Page images and extracted text

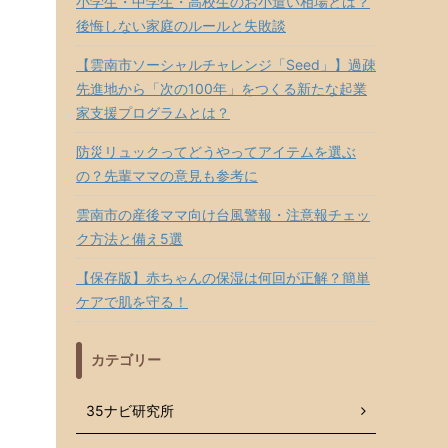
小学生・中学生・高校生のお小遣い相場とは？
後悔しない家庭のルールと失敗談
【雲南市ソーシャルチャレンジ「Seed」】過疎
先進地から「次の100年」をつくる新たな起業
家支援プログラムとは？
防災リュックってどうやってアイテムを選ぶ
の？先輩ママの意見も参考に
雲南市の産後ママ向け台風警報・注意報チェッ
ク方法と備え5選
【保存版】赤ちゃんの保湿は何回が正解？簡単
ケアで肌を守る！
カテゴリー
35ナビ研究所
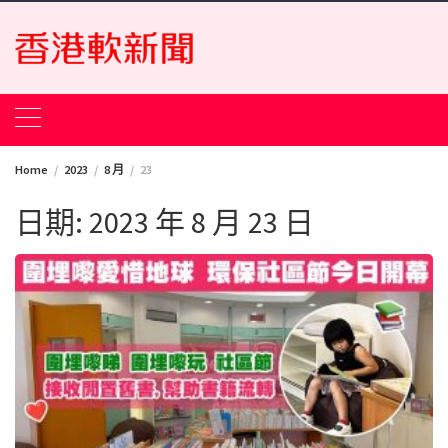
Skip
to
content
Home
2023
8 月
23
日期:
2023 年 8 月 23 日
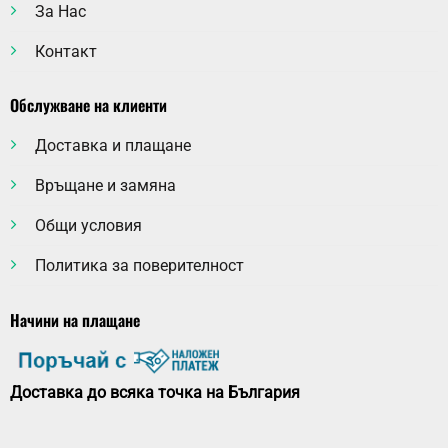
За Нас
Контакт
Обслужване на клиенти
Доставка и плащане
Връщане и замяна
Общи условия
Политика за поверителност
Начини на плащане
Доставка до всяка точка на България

> _What you need to do_: Return each entry exactly as given. Leave the images out.

> _Solution to the problem_:
小学生・中学生・高校生のお小遣い相場とは？
後悔しない家庭のルールと失敗談
【雲南市ソーシャルチャレンジ「Seed」】過疎
先進地から「次の100年」をつくる新たな起業
家支援プログラムとは？
防災リュックってどうやってアイテムを選ぶ
の？先輩ママの意見も参考に
雲南市の産後ママ向け台風警報・注意報チェッ
ク方法と備え5選
【保存版】赤ちゃんの保湿は何回が正解？簡単
ケアで肌を守る！
カテゴリー
35ナビ研究所
Skip
to
content
Home
2023
8 月
23
日期:
2023 年 8 月 23 日
За Нас
Контакт
Обслужване на клиенти
Доставка и плащане
Връщане и замяна
Общи условия
Политика за поверителност
Начини на плащане
Доставка до всяка точка на България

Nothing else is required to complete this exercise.